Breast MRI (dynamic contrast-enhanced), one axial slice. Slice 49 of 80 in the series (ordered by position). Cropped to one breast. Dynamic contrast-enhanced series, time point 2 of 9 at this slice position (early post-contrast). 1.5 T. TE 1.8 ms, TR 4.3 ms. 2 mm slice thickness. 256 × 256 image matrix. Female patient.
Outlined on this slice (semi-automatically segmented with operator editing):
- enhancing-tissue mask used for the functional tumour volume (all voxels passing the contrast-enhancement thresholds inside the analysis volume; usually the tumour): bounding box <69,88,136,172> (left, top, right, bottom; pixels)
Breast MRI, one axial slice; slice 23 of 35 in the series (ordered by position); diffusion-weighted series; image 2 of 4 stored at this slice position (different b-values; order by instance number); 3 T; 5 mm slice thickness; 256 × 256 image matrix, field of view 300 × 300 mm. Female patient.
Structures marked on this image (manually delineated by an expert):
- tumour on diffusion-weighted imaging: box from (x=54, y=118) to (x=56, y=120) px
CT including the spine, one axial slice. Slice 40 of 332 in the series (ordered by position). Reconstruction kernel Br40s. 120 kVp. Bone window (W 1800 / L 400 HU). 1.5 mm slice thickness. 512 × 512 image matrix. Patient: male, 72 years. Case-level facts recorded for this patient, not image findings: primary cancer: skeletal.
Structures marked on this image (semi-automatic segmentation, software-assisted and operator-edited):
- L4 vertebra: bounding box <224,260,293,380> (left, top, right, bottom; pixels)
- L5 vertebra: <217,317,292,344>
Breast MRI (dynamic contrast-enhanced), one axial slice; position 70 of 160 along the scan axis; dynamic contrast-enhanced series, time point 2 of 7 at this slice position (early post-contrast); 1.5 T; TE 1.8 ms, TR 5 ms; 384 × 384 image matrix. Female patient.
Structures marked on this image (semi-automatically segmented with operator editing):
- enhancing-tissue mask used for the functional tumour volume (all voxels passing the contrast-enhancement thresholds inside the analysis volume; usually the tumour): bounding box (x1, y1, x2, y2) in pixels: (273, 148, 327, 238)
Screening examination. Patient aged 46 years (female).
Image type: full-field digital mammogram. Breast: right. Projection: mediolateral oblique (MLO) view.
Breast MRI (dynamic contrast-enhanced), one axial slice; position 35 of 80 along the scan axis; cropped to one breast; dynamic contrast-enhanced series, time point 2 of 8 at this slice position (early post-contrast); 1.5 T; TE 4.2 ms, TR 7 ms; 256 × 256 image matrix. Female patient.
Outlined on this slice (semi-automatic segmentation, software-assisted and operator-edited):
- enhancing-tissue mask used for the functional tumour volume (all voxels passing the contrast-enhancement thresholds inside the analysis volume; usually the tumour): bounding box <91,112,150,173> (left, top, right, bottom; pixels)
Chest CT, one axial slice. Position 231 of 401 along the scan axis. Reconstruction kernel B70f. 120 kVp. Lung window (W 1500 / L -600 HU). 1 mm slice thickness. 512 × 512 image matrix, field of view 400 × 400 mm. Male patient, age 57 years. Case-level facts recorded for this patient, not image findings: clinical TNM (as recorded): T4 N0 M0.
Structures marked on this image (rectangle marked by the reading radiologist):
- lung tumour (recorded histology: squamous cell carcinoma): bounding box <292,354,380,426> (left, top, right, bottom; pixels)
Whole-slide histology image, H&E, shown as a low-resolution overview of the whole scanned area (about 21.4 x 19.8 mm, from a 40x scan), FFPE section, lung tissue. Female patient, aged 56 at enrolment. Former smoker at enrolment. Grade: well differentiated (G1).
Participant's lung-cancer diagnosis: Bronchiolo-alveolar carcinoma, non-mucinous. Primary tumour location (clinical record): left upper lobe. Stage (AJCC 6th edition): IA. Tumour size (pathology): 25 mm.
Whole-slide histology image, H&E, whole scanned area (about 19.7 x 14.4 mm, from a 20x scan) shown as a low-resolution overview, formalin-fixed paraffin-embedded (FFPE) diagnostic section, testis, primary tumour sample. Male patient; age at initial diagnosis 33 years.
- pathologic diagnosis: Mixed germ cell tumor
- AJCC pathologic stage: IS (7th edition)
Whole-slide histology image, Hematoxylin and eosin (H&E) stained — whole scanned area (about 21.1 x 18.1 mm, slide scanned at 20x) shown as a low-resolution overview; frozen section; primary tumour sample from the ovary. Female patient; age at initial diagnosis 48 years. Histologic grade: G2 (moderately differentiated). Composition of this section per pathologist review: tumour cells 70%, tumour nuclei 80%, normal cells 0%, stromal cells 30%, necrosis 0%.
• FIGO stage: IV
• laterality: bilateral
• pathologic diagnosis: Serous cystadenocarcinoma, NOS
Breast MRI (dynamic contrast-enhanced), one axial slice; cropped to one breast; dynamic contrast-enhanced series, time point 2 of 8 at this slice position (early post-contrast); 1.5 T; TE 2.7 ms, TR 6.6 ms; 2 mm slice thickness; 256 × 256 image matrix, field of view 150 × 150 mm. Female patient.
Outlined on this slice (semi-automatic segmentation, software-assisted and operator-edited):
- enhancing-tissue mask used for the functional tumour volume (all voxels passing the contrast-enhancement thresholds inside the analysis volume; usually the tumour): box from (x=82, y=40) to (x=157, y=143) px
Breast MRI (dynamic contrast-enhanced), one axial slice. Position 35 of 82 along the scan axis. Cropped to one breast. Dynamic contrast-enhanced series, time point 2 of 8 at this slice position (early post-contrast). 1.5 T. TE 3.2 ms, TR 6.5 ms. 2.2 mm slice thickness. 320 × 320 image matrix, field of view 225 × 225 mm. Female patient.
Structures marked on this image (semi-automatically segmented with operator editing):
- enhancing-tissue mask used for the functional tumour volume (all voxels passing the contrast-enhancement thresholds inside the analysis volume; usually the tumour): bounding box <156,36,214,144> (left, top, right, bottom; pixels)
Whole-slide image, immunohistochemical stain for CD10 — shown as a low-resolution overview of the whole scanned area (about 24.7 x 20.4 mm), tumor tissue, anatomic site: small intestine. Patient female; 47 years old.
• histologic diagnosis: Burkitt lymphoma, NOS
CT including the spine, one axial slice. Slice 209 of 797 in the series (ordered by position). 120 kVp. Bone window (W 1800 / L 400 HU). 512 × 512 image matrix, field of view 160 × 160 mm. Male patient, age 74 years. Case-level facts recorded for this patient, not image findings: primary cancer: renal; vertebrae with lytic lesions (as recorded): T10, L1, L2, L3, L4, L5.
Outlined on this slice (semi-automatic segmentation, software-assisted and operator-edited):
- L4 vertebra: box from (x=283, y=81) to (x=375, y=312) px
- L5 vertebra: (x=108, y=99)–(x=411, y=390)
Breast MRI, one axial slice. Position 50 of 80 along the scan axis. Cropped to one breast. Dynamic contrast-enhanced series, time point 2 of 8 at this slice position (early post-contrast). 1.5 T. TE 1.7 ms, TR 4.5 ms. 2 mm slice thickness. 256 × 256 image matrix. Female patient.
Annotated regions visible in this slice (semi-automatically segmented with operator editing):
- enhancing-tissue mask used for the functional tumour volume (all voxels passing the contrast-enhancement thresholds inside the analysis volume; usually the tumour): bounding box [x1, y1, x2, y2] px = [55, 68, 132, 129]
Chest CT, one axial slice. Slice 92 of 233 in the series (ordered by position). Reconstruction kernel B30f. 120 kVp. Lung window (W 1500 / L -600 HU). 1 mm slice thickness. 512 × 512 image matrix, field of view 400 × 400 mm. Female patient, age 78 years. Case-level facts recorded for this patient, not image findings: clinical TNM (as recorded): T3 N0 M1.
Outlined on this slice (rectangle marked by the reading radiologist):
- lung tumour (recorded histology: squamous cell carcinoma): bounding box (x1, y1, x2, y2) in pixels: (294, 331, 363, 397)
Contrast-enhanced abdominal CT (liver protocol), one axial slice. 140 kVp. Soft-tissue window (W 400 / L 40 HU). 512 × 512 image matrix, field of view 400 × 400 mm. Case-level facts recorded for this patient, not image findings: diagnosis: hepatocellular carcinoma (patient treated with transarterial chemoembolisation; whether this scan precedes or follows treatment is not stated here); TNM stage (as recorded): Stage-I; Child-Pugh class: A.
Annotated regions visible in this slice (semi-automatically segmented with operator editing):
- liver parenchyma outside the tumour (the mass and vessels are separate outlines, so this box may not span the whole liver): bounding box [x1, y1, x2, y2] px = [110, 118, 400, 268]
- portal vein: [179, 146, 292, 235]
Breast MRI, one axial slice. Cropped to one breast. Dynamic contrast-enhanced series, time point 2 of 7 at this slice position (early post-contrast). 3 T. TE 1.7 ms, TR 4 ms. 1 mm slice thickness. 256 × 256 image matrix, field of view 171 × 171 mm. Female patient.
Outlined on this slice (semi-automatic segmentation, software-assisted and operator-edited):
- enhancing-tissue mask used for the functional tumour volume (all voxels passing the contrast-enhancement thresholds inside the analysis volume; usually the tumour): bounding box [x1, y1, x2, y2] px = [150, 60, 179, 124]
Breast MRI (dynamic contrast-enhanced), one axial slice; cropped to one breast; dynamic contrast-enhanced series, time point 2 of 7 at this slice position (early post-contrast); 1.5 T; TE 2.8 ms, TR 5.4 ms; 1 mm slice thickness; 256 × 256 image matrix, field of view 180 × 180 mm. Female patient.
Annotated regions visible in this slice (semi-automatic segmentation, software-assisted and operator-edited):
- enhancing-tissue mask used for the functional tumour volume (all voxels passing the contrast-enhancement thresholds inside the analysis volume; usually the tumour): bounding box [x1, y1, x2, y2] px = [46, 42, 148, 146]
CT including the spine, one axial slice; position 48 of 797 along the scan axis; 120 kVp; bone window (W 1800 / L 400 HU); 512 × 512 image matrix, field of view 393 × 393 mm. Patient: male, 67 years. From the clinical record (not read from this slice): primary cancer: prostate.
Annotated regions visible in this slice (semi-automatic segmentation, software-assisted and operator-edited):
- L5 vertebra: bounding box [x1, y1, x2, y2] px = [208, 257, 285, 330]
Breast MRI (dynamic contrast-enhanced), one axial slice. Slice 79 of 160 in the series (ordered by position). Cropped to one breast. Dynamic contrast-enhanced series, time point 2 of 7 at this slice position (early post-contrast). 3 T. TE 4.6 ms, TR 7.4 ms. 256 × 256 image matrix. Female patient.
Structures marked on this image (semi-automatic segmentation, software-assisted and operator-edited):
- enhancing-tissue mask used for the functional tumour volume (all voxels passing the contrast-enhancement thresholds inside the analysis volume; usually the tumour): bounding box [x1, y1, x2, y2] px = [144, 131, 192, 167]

- - -

> _WORK ORDER_: Search the records for the string "sample", and copy every line that holds it.

> _ANSWER FOR THIS EXERCISE_:
Whole-slide histology image, H&E, whole scanned area (about 19.7 x 14.4 mm, from a 20x scan) shown as a low-resolution overview, formalin-fixed paraffin-embedded (FFPE) diagnostic section, testis, primary tumour sample. Male patient; age at initial diagnosis 33 years.
Whole-slide histology image, Hematoxylin and eosin (H&E) stained — whole scanned area (about 21.1 x 18.1 mm, slide scanned at 20x) shown as a low-resolution overview; frozen section; primary tumour sample from the ovary. Female patient; age at initial diagnosis 48 years. Histologic grade: G2 (moderately differentiated). Composition of this section per pathologist review: tumour cells 70%, tumour nuclei 80%, normal cells 0%, stromal cells 30%, necrosis 0%.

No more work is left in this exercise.